EMI Spectra ML Classification
The original EMI spectra cases from numerous generator analyses taken around the world were analyzed and classified by an expert. Then those classifications were used to drive the supervised ML analysis based on the entropic features extracted. The supervised approach yielded an accuracy of approximately 75% upon subsequent testing. An unsupervised approach also was performed, using the same entropic data, with the clusters plotted on an entropy chart to indicate the cluster independence.
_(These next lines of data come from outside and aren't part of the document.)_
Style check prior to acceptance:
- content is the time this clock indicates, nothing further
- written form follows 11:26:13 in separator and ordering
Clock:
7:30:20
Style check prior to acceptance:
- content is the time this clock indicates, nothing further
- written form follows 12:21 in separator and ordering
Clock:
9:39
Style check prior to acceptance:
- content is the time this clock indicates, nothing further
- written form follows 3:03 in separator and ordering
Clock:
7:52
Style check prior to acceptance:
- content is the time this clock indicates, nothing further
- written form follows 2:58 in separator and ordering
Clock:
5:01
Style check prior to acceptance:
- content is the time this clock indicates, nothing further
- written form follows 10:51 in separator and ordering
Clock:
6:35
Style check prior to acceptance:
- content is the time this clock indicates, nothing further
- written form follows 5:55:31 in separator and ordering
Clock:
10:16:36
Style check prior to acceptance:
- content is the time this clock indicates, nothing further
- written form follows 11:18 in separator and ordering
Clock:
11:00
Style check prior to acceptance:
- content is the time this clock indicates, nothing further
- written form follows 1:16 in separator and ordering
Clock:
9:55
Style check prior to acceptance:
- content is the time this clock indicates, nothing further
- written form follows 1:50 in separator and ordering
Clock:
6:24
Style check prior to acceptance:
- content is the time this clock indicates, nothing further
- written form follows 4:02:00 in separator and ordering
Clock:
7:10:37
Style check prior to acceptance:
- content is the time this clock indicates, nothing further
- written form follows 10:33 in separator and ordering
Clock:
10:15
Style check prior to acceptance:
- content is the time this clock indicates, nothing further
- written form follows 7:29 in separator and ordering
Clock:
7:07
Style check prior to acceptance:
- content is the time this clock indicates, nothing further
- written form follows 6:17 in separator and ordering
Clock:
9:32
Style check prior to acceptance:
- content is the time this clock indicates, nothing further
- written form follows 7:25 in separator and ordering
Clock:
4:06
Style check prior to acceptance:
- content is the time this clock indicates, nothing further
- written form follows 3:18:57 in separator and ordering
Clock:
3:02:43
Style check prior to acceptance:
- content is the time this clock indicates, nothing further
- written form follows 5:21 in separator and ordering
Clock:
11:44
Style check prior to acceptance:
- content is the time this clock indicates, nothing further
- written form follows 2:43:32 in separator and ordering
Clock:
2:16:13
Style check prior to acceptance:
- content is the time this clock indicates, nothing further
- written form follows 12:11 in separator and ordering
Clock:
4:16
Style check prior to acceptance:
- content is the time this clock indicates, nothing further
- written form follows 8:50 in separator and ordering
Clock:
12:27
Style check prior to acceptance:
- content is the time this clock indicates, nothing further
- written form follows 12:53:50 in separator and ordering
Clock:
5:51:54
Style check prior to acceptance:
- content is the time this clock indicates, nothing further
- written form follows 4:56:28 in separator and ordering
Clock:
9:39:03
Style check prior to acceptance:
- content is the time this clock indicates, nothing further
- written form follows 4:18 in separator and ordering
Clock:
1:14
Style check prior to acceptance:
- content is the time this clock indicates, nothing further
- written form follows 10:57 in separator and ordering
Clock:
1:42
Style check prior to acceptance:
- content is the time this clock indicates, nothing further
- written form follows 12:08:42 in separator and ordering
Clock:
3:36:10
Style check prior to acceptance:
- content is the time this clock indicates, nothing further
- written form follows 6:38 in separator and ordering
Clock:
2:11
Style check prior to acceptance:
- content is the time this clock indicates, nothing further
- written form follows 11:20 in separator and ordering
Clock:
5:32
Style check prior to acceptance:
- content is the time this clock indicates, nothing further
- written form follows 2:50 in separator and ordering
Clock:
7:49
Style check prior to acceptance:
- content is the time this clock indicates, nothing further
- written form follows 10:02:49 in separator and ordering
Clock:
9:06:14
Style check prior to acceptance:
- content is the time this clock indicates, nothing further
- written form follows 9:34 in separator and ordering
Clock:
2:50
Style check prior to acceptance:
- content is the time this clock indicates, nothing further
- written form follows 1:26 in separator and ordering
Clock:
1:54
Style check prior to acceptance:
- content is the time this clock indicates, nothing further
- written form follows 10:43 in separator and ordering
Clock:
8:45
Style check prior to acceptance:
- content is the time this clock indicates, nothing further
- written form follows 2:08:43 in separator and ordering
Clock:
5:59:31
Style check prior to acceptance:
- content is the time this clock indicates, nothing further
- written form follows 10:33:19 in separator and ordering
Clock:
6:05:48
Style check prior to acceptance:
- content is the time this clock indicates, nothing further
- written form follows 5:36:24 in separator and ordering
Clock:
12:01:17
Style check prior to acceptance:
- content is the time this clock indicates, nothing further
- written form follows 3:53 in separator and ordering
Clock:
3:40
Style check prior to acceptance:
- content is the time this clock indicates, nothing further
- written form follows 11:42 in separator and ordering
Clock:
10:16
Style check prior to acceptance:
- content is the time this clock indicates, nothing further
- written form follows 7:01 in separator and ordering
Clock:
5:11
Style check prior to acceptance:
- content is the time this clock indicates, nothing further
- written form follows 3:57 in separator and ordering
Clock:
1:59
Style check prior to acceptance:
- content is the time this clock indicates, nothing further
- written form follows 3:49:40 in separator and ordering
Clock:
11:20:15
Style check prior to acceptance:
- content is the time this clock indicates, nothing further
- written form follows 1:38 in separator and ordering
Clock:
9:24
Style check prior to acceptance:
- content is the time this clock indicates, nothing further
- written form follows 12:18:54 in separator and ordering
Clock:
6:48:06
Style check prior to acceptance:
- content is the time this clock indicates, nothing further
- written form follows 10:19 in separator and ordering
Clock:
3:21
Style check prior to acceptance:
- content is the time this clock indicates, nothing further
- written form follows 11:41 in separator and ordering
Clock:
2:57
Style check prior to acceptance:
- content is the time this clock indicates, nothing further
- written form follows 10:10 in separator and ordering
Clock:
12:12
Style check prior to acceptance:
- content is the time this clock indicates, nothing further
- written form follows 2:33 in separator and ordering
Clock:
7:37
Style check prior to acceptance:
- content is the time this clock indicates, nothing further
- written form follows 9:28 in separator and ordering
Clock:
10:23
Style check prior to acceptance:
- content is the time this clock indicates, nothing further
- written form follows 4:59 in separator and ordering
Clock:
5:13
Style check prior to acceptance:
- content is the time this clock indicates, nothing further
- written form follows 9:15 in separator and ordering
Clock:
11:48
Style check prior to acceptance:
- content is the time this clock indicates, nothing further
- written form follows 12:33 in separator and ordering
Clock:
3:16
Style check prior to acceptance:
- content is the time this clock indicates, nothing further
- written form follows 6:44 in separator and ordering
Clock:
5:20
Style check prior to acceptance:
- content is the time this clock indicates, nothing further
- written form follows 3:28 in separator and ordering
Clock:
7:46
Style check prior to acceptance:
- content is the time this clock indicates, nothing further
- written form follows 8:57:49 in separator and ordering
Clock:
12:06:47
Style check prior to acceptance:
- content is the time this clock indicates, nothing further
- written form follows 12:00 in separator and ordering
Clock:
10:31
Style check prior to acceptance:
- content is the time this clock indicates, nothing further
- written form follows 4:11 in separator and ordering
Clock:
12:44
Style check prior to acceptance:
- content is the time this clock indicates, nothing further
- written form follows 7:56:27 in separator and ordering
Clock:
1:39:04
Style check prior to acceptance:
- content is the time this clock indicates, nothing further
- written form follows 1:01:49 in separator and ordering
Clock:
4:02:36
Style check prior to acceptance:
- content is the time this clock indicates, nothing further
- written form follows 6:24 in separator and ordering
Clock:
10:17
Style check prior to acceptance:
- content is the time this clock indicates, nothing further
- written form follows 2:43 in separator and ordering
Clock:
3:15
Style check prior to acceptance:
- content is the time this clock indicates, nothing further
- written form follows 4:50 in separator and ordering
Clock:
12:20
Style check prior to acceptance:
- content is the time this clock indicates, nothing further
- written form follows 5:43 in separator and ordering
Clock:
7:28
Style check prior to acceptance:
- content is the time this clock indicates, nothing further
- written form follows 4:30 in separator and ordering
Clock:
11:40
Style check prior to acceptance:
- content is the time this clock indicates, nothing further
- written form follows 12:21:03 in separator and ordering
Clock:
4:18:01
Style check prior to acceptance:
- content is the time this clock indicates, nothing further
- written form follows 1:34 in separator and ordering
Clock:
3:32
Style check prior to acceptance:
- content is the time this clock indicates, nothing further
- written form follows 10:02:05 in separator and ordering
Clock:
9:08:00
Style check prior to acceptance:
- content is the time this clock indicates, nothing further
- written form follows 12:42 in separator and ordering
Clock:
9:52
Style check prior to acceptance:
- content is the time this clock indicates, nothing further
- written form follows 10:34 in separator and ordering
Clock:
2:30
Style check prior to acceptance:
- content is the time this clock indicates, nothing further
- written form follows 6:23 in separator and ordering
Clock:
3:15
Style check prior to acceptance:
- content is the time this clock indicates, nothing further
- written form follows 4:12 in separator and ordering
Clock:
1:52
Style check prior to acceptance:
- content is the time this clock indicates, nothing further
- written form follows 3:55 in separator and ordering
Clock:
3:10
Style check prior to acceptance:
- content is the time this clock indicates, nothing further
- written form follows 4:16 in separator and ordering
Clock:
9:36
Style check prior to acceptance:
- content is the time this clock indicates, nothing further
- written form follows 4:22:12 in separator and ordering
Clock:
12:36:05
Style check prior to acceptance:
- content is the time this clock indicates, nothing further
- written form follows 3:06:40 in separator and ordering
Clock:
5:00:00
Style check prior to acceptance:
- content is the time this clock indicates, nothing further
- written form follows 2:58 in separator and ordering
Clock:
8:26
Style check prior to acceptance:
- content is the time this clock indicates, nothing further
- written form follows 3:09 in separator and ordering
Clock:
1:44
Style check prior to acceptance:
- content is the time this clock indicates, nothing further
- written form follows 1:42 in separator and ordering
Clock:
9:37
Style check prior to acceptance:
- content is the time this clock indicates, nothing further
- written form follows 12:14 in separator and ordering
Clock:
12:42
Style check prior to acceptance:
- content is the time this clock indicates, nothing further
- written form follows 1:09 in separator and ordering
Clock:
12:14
Subsequent classification of the unsupervised clusters yielded an accuracy of over 80%.
Practicalities At Duke Energy
- It can be limited and bad.
- Failed-asset data has not been documented and maintained.
- There has been no investment in cleaning and verifying available data.
- Data has not been normalized across multiple sources nor within a single source.
- There are unique characteristics of data related to the manufacturing process for sister units (that is, they are handmade).
In addition, data scientists must contend with these realities:
- Answers are assumed to be in the available data, without necessarily referencing transformer experts.
- ML assumes a Gaussian data distribution, but most failure modes are not based on Gaussian data.
- Major companies like Dow Chemical, Audi and Intel have been open about predictive models for major plant assets not being effective.
- IT and data scientists do not usually understand failure modes and may not take them into account for their modeling.
Scientific ML
Experts are regularly asked by the asset and finance group to provide a list of transformers most likely to fail or in the poorest condition for a proactive replacement project. The response is regionally based, with various spreadsheets, different analyses and different collations, as some experts have more than 1000 transformers to evaluate. Then a call comes in about a failed transformer that is not on any of the supplied lists. Such failures are inevitable: Not every failure is driven by condition-related failure modes, and not every failure is predictable.
- A state may be changed automatically to “monitor” or “service” based on raw data.
- The state may be changed to “risk identified” based on engineering analytics and ML classification.
- No transformer state can be automatically changed to “stable” or “replace,” as those states require expert intervention. After reviewing the data, the expert determines whether a transformer is stable or should be marked for replacement, with comments recorded.